From the coding i got this funnel chart that can represent about lifecycle of customer from leads until tiering.

It is evident that the funnel from leads to power users gradually narrows.

Initially, there were 985K customers showing interest in purchasing the product. Out of those, 629K customers actually completed their first purchase. This means that 63.8% of the leads converted into buyers, while the remaining 36.2% decided not to proceed with the purchase despite showing interest through advertisements.

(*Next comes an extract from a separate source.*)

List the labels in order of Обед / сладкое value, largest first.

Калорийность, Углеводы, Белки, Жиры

Furthermore, of the 63.8% who made their first purchase, only 60% (or 377K customers) made a repeat purchase within 2 months. This implies that, out of the original 985K leads, only 377K customers (around 30%) converted into repeat buyers within 2 months after their first purchase.

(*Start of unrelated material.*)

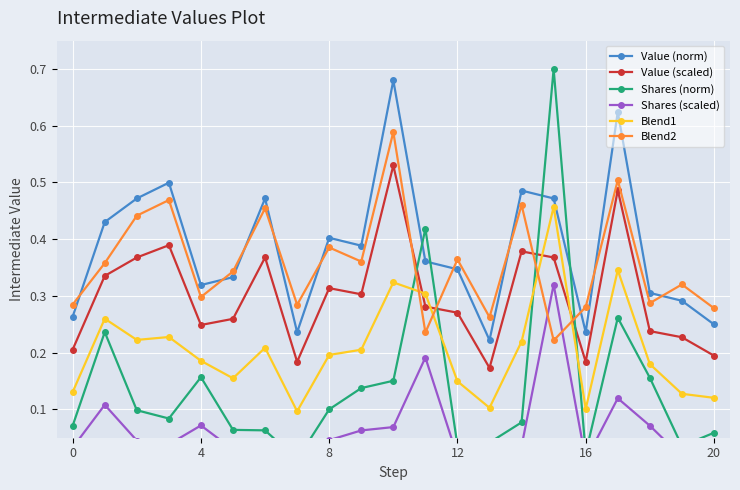

What is the value of the Shares (norm) point at the 6th from the left?

0.1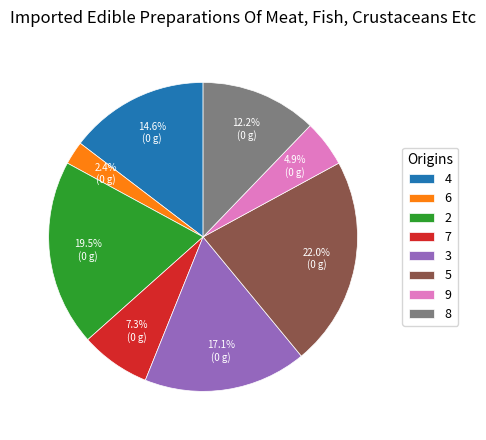

To the nearest percent, what is the difference between the largest and smallest slice percentages?

20%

To improve conversion from interest to purchase, the 36.2% of leads who didn’t convert can be targeted through remarketing campaigns offering first-purchase promotions.

Meanwhile, to encourage repeat purchases from the 40% of customers who bought once but did not return within 2 months, strategies such as membership programs or “buy 1, get 1 free” promotions can be utilized.